If ‘yes’, think again: did you think, at any point in the conversation, ‘How rude! You never introduced yourself to me!’?  I guess you didn’t. That’s because you caught each others’ attention and had already assessed a mutual liking. By this point, you’d be more likely to remember their names because your brain would have pulled in and interpreted many of the initial non-verbal patterns.This is what you’d do in a presentation: grab someone’s attention, engage, then introduce yourself.This is why forgetting names, doesn’t mean you’re getting old, have a bad memory or some kind of brain block. You’re human and you’re not attuned to automatically remember someone’s name before you’ve worked out whether they’re a friend or foe.

How to ensure that your name is in their heads

1. Environment:

Your audience won’t remember their own names, let alone yours if they’re hungry, hot, need the toilet or feel unsafe or a time restriction. An example of this is when I presented in Turkey, in 40 degrees in an unventilated room in August. Before I started, I had to make sure that water was brought into the room and the windows were open.Sounds simple but many presenters forget that a) you can stage manage your space b) people won’t be listening to your inspiring talk when they’re dehydrating.The key to engagement is having your audiences’ basic needs sorted out beforehand.

2. Spice Rack:

 Start with one of the twelve attention grabbers that I have on my Spice Rack, before you say your name. Examples are* an anecdote – this can last for the entire presentation or just a sentence of it.* show a picture – or use visual language to describe something* use a prop – this can be a product or any other piece of realia.

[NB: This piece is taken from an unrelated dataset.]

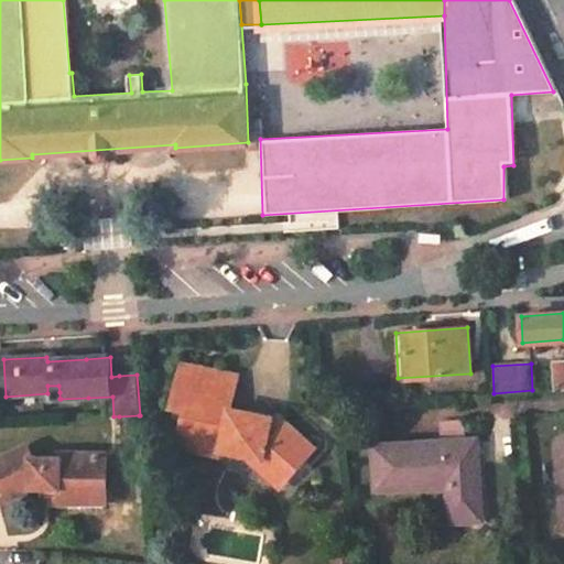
[(234,410),(220,408),(227,376),(183,365),(173,410),(186,413),(180,444),(224,454),(224,449),(246,454),(270,458),(293,479),(294,479),(320,447),(280,414),(272,425),(257,422),(258,415),(234,410)]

3. What you do, not what your are:

Talk about What You Do, not just your Job Title

Example 1: My name is Dan and I’m a Senior Manager at 87Steps Software. – This does not tell anyone what you do!

Example 2: My name is Dan and I run the sales analysis team for 87Steps Software – This does tell people what you do!

Simple. See the difference?  Note: when you’re meeting people, pick Example 2.

You’re more likely to find opportunities with this than with the Example 1.

Maybe it is because of this propensity to forget names at the first instant, we invented ‘small talk’.  However, you decide to introduce yourself in a social situation, take the pressure of yourself and comment on the chocolate mousse, or the freezing cold, or the speaker: anything but your name. In a presentation, use the spice or adjust the environment. That way, you’re more likely to remember the names of others and they’ll remember yours.